Back in the days when Crazy Frog was nothing but a proud native American Chief defending the plains of the Wild West (probably), Thomas Augustus Watson – of “Mr Watson, come here! I need you!” fame – had the bright idea of a bell to alert recipients to incoming calls. A bell. An actual bell. Not a Truetone, not even a Polyphonic. Just an actual, real, ringing bell. To make the bell ring, a pair of wires ran in parallel along the cable that carried the talking. When a call was coming in, power would surge down the lines and make the bell ring. Ingenious!

Fast forward about 120 years and even our cordless DECT phone has a choice of ten tinny tunes. If we could be bothered we could set the phone to play a different tinny tune depending on the caller. The bell wires in my home are pretty much redundant, but they’re still there, just in case I decide to plug in a phone with an actual, real, ringing bell.
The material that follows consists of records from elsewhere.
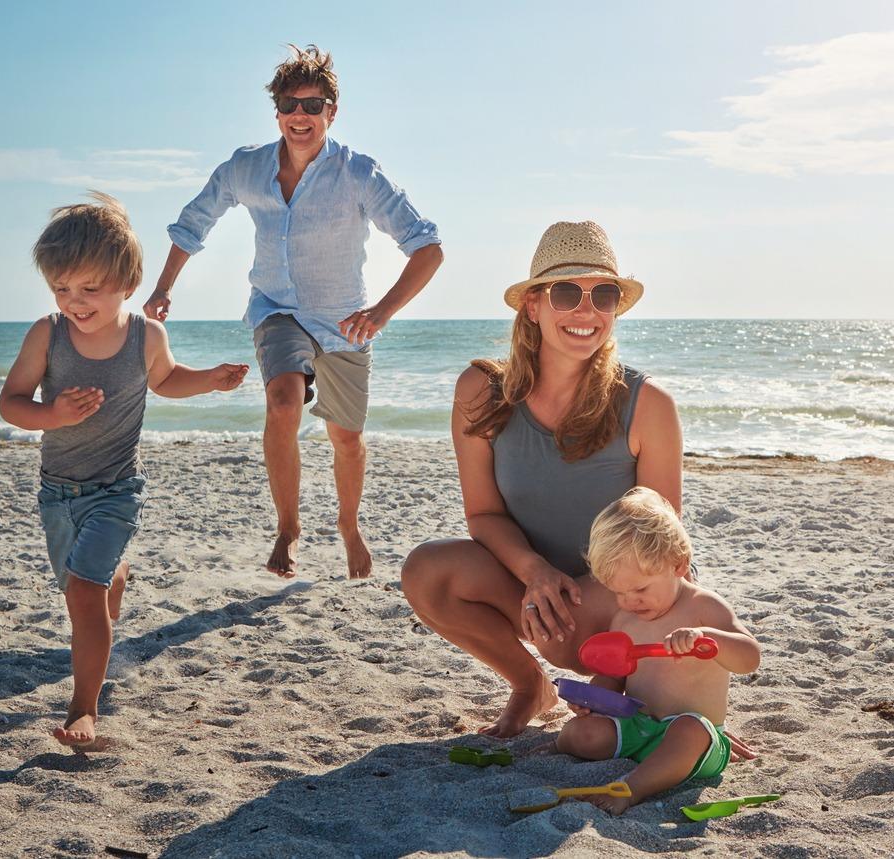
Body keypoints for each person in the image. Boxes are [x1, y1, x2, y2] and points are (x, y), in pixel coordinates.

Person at [401, 221, 756, 759]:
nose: (586, 311)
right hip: (530, 584)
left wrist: (596, 597)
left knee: (611, 650)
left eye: (603, 295)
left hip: (621, 596)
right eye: (567, 293)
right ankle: (529, 686)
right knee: (427, 570)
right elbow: (483, 515)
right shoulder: (480, 391)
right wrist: (535, 572)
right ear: (534, 306)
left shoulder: (649, 403)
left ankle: (670, 715)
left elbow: (657, 538)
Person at [143, 45, 443, 580]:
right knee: (283, 400)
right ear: (276, 110)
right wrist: (163, 289)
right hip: (276, 309)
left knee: (346, 439)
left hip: (345, 320)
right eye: (289, 103)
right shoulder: (246, 168)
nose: (299, 115)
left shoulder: (359, 174)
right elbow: (193, 224)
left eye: (313, 103)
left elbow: (427, 248)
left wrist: (381, 312)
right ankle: (288, 528)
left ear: (332, 111)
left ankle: (349, 525)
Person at [0, 193, 248, 748]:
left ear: (126, 285)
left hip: (118, 490)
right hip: (57, 494)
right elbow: (11, 402)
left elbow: (165, 380)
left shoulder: (145, 336)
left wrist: (208, 378)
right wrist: (51, 415)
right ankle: (115, 574)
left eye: (89, 289)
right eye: (63, 289)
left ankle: (83, 709)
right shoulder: (48, 334)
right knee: (87, 583)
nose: (75, 302)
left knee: (82, 596)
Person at [554, 487, 761, 814]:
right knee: (580, 734)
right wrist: (592, 701)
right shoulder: (625, 618)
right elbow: (614, 675)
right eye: (618, 592)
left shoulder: (704, 608)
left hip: (696, 737)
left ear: (678, 565)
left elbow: (750, 657)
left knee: (688, 731)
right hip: (639, 728)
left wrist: (706, 637)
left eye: (640, 589)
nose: (629, 601)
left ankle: (632, 788)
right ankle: (564, 745)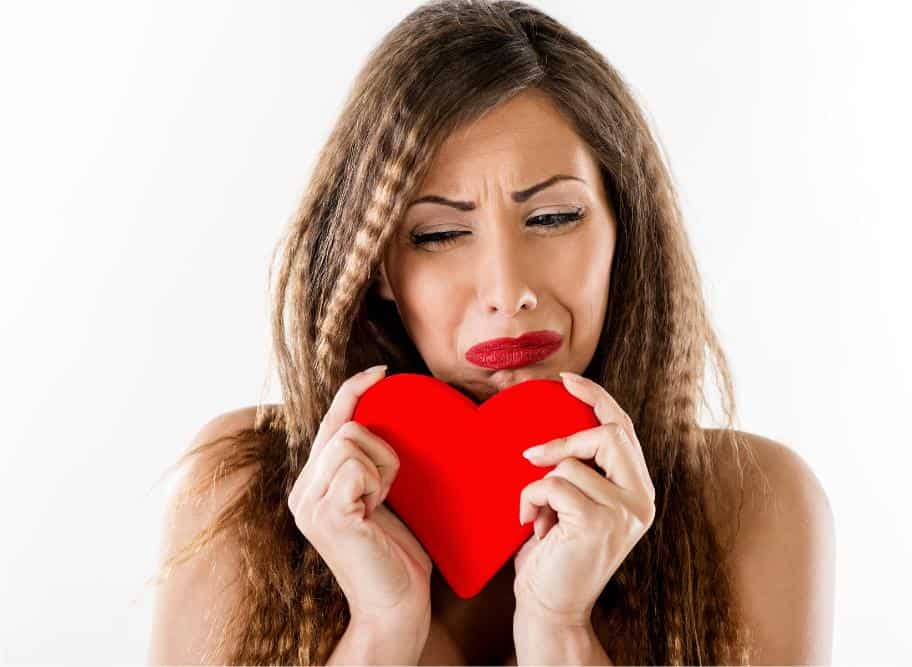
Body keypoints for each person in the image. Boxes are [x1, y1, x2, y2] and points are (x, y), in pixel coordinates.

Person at [147, 1, 835, 664]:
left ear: (622, 230)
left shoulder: (756, 506)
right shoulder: (231, 492)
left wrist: (561, 633)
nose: (508, 292)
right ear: (378, 263)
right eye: (441, 233)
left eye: (553, 218)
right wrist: (380, 634)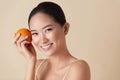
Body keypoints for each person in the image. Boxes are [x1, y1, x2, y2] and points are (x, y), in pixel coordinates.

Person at [13, 1, 90, 80]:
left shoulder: (78, 68)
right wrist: (31, 60)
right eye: (35, 33)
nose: (43, 40)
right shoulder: (37, 66)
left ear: (65, 28)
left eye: (48, 30)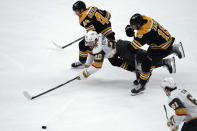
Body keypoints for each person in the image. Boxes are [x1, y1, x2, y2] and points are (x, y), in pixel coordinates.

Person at [77, 31, 175, 84]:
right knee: (115, 62)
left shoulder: (99, 48)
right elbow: (91, 53)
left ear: (95, 40)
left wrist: (86, 73)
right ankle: (136, 70)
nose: (89, 44)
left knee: (144, 61)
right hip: (117, 49)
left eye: (90, 42)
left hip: (123, 49)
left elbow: (97, 66)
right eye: (88, 42)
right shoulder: (97, 38)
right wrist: (87, 66)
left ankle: (166, 60)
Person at [125, 13, 185, 95]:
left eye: (135, 26)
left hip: (161, 48)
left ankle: (142, 85)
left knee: (146, 65)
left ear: (139, 24)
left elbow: (133, 47)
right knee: (149, 62)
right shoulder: (146, 19)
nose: (134, 28)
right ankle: (173, 48)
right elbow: (140, 31)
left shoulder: (145, 32)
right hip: (162, 42)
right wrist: (132, 28)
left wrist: (131, 34)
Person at [71, 1, 115, 68]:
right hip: (110, 34)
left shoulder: (83, 18)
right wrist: (100, 25)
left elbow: (92, 33)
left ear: (81, 9)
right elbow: (108, 15)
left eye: (76, 11)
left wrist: (92, 33)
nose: (76, 13)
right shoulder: (92, 8)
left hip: (103, 37)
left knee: (83, 44)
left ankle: (84, 62)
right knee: (114, 56)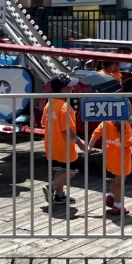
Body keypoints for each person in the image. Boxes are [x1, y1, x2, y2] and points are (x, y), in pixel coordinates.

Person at [40, 74, 85, 206]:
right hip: (64, 146)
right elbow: (67, 129)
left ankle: (59, 195)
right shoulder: (66, 107)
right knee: (71, 171)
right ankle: (52, 187)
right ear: (64, 90)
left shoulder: (49, 104)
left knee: (60, 169)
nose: (73, 90)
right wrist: (79, 141)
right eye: (71, 87)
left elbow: (44, 122)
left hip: (51, 144)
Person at [89, 115, 132, 217]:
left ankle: (111, 196)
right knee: (119, 182)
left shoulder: (105, 123)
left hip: (110, 157)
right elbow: (127, 143)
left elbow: (95, 134)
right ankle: (117, 206)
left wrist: (89, 147)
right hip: (122, 159)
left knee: (116, 178)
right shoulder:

And therein lay the problem, according to the engineer standing in my living room in his socks. Our phone had an old extension cable running upstairs. The two ringing wires from that extension were funnelling radio noise back into our phone system and drowning out the internet. Two minutes and a small screwdriver later the old extension cable had been disconnected and we were two megabits per second better off. Sorted.

Now attenuation is all that stands between me an broadband nirvana. Apparently.